LXXII Une noce et les conséquences d’icelle

Qu’elle est belle, la fiancée.
Comme sa paupière est baissée.
Comme son front sous le voile rougit !

Le matin, Suzanne avait été menée à l’église par son promis. Jamais on n’avait vu un plus riche ni un plus beau mariage ; la parure de la mariée avait excité l’admiration et l’envie de toutes les femmes ; les pauvres, auxquels on jeta de l’argent, frappaient le ciel de leurs bénédictions. Le repas, le bal, tout fut magnifique et enivrant.

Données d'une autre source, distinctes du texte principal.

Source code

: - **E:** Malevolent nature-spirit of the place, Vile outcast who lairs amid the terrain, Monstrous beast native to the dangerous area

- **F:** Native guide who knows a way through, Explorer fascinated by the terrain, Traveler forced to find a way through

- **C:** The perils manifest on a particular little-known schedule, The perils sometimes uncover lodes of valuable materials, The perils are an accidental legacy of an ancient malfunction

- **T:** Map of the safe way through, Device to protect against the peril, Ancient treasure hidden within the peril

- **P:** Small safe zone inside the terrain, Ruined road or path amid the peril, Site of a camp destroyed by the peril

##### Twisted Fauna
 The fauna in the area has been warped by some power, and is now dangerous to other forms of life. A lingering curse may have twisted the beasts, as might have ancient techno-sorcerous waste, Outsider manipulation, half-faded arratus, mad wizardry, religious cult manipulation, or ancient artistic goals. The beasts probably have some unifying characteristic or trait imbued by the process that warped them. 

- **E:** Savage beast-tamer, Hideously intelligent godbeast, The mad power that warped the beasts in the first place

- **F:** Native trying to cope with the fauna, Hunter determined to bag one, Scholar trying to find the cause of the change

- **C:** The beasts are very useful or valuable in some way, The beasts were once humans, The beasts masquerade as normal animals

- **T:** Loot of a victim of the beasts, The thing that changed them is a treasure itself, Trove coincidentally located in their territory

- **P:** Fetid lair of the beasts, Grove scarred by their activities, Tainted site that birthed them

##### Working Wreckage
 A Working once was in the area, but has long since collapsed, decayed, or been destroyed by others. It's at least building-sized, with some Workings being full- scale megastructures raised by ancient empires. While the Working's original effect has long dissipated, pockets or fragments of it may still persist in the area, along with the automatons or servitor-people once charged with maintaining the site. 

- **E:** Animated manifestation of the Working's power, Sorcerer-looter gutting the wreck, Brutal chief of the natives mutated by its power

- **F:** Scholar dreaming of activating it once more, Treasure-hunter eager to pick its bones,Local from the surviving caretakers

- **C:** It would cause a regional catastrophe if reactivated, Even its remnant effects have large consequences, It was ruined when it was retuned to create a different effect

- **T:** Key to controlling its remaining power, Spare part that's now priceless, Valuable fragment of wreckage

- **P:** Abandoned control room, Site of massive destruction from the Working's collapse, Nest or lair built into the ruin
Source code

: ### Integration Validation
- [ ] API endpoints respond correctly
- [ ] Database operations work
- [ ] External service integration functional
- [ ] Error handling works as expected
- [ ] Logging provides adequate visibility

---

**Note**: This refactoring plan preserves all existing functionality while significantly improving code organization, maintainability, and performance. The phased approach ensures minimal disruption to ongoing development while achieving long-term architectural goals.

Involontairement Magdeleine pensa à la possibilité de son mariage avec Edward. Il ne l’avait pas quittée de la journée, n’avait dansé qu’avec elle, et Suzanne lui avait dit, le soir :

« Magdeleine, une chose manque à mon bonheur, c’est de te voir aussi heureuse que moi ; écoute les conseils d’une mariée, tu sais qu’il porte bonheur… épouse Edward. »

La nuit, Magdeleine ne put dormir. Suzanne n’était plus une jeune fille, d’autres soins allaient s’emparer de son cœur ; son amitié ne pourrait plus suffire à Magdeleine ; elle allait tristement retourner à la campagne avec son père ; d’autre part, on ne laissait plus arriver jusqu’à elle aucune lettre de Stephen, et tout la portait à croire que la résolution qu’il avait annoncée était immuable. Suzanne lui avait fait voir ce qu’il y avait d’exagéré dans Stephen, et Magdeleine, qui, par elle-même, n’avait guère d’exaltation que celle qu’il lui communiquait, avait déjà perdu une sorte d’admiration pour son caractère, et n’avait plus rien qui l’attachât à lui que la crainte de le rendre malheureux, et cette sorte de jouissance qu’éprouvent les âmes nobles à faire un sacrifice. Ainsi, si Stephen s’était présenté alors, et que M. Müller y eût consenti, il l’eût nécessairement épousée, quelque triste que fût devenu pour elle l’aspect de la médiocrité.

Mais, à quelque temps de là, Suzanne prit une nouvelle femme de chambre. Edward la reconnut chez son ami et la fit parler : c’était cette jolie Marie qui avait donné de si vifs désirs à Stephen.

Autant les femmes sont discrètes sur l’amour qu’elles ont couronné, autant elles aiment à parler de celui qu’elles n’ont pas partagé. C’est une vertu facile dont on aime à se parer ; d’ailleurs, la petite avait été un peu piquée de la maladresse de Stephen, non qu’elle l’aimât, mais une sorte de caprice la portait vers lui, et elle narra comme quoi il avait été fort amoureux d’elle et lui avait fait longtemps la cour.

Ce fut un coup mortel pour Stephen. Suzanne profita de cet incident et en tira tout le parti possible. Magdeleine vit alors que Stephen pouvait vivre sans elle, et qu’il avait d’autres amours pour son cœur. Elle était humiliée surtout de la rivale qu’elle avait eue, et un jour, cédant aux sollicitations de Suzanne et de son père, elle donna son consentement à son union avec Edward, se persuadant que c’était par dépit et pour se venger de Stephen. Mais, quoique ce sentiment fût pour quelque chose dans sa détermination, il n’était pas seul. Edward était plus pourvu que Stephen de tous les avantages extérieurs ; son esprit était plus léger et plus gracieux. Stephen n’avait pour lui que sa nature poétique, mais son amour pour Marie tuait dans l’esprit de Magdeleine toute cette poésie, et d’ailleurs, à son insu, la fortune était pour elle devenue un besoin.

M. Müller et sa fille partirent pour leur maison. Il fut décidé que Suzanne et son mari, avec Edward, iraient passer avec eux les jours qui précéderaient le mariage.